Gartner: You can’t let the investors run the company. Hopefully, you have found investors who believe in the mission, vision. If they’re working elbow to elbow with you and really putting in sweat equity and have the industry expertise with customers and market, and operational components it might be worth listening. But there are a lot of armchair investors with a lot of ideas, and you cannot execute effectively on products strategy if you are trying to make any investors happy. You must make the costumer happy.

Q7: Is now a good time for a young company to move to market?

Williams: You should start on your idea right away, but … get in front of as many people as possible to see if it’s a viable thing.

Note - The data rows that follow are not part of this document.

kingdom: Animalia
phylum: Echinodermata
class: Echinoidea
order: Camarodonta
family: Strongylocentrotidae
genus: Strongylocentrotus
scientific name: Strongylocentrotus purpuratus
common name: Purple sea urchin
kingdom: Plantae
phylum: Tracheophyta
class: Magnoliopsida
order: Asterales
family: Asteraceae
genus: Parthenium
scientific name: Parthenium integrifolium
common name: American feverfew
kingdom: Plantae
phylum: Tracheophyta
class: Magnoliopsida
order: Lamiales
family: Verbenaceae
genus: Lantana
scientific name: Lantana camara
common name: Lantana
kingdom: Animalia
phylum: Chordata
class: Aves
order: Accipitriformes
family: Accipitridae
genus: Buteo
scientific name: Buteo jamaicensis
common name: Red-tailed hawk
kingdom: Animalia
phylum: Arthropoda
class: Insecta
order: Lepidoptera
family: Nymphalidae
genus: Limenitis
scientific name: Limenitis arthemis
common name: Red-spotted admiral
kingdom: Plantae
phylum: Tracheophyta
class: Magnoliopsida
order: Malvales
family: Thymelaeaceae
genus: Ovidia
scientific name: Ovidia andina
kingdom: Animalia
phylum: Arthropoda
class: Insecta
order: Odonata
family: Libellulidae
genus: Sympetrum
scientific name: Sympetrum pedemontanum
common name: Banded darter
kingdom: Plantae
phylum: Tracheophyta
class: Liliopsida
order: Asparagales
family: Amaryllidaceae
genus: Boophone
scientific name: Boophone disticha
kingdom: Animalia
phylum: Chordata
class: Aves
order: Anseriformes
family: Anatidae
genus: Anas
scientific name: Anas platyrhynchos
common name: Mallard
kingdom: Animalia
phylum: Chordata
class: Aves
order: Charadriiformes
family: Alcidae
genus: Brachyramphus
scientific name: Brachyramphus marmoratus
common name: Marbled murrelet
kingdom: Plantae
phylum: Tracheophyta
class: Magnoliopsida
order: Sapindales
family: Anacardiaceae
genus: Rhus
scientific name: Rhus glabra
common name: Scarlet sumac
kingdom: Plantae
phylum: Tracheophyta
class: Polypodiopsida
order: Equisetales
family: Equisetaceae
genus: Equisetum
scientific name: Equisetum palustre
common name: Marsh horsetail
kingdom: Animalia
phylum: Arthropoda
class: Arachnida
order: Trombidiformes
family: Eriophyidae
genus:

Gartner: From a finance standpoint, get anything you can into a customer’s hands. They always change their minds. There’s no substitute for giving your customer something they can use. On the fundraising front, there is a lot of stimulus money floating around. School districts have more EdTech funds floating around than they’re used to, once the funds are gone, they’re going to have to cut the EdTech programs they invested in. I see some companies who might be cut from the business as quickly as they got it. 

Infantino: Investors want to see a product that solves a solution. There’s usually a problem and if the product works, are we right for right now? What about after the cycle? Look at the market, who are the competitors? Anyone else doing what you’re doing? Go back to problem you’re solving, show projection and growth for the long-term. Sustainability and problem-solving.

Q8: There is a lot of self -promotion of AI and personalized education. A lot of people get so excited about technology. Are they forgetting about the people in education?

Holtkamp: Studying social studies and the coliseum in Rome, there is technology that allows us to walk through it from a classroom in North Carolina. There’s a lot of technology and hardware to get there. So many companies are touching on augmented reality – it’s about mainstreaming it, supportable, accessible, can we get what we need into the classroom? Technology and digital learning might be great for some, but we need to give kids recess, learn about the arts. How are we increasing retention of our students because of technology? Sixty percent of our students aren’t performing at average math level. How is EdTech going to support learning theory?